0. 핵심 아이디어: Graph Sparcification

본 연구의 핵심 아이디어 sparse random graph이며, 다음과 같은 흐름으로 연구되었습니다.

self-attention → fully-connected graph: self-attention을 각 token들의 linking으로 본다면 fully-connected graph로 표현할 수 있음
fully-connected graph → sparse random graph: self-attention graph를 훨씬 더 크게, 그리고 sparse하게 만들면 훨씬 더 긴 sequence를 처리할 수 있으며 성능을 유지할 수 있음

1. Introduction

self-attention은 Transormer 논문에서 소개되었습니다. 다음과 같은 장점 때문에 매우 혁신적이라고 평가되었었습니다.
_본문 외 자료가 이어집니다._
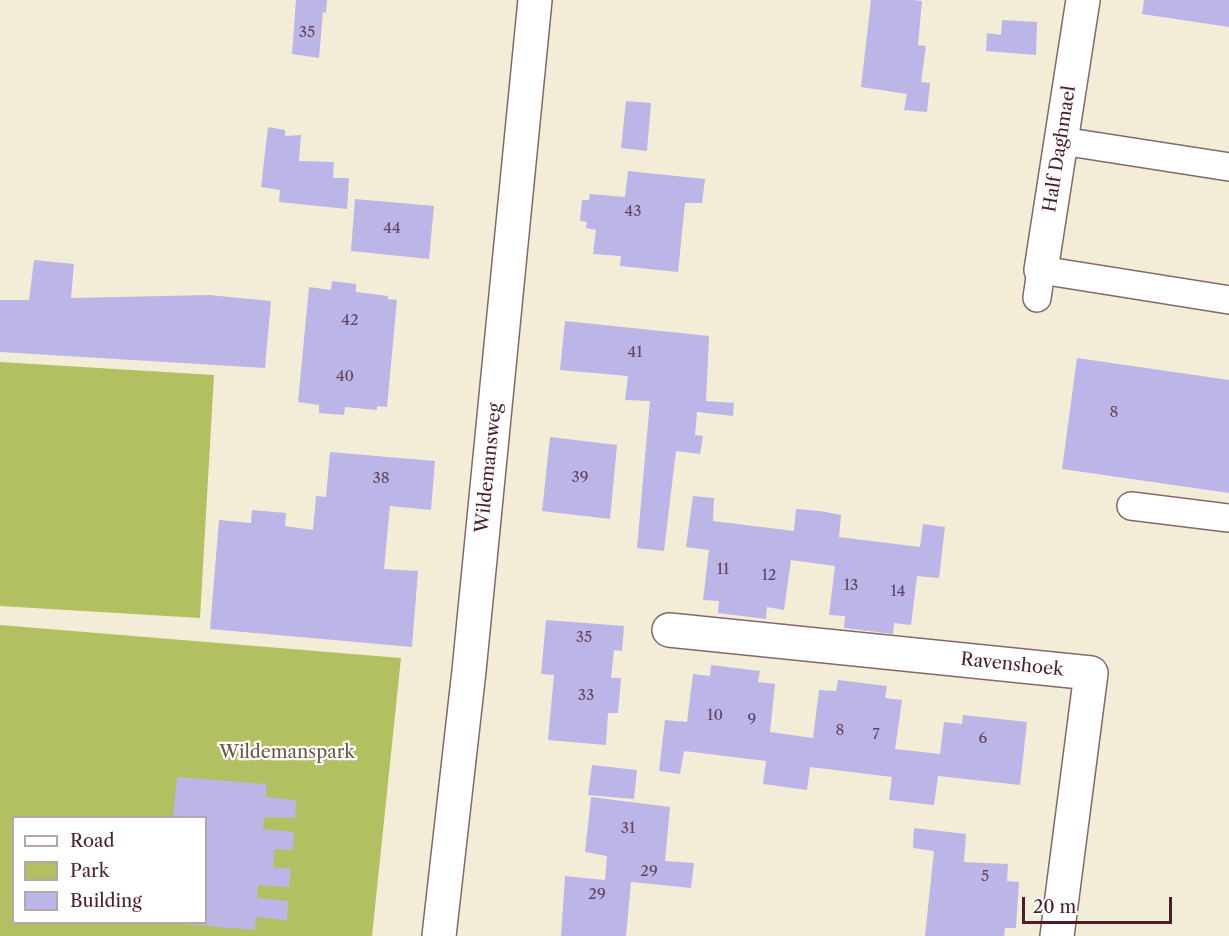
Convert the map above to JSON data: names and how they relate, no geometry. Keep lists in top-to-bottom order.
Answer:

Self-attention mechanism은 parallel하게 계산할 수 있어 연상량을 높임. Self-attention 자체의 성능적 우수성도 연구결과를 통해 입증됨
RNN 모델 등에서 문제가 되는 sequential dependency를 해결함

Transormer 모델은 연산량이 길이의 제곱에 비례하기 때문에 input sequence 길이에 제한을 둡니다. 보통 512 token으로 많이 하는데, 대부분의 문헌의 특성상 corpus 자체의 크기는 매우 크지만 context의 길이 분포가 exponential 하기 때문에 사용하기에 큰 문제가 되지 않았떤 것이죠. 하지만 512 token보다 훨씬 긴 sequence에 대해서는 효과적이지 못하기 때문에 추가 연구가 많이 진행되었었습니다.

(1) sequence 길이가 제한된 모델을 여러번 사용(sliding window): 문서를 쪼개서 모델에 여러번 입력하여 output을 cocantenate하여 사용하거나, 긴 문서에서 관련있는 부분만 찾는데 사용

(2) full attention을 탈피하고자 하는 연구들: masking 길이를 늘리거나 global token 수를 늘림

저자들은 다음과 같은 아이디어를 기반으로 Transformer 기반의 long sequence를 연구했습니다.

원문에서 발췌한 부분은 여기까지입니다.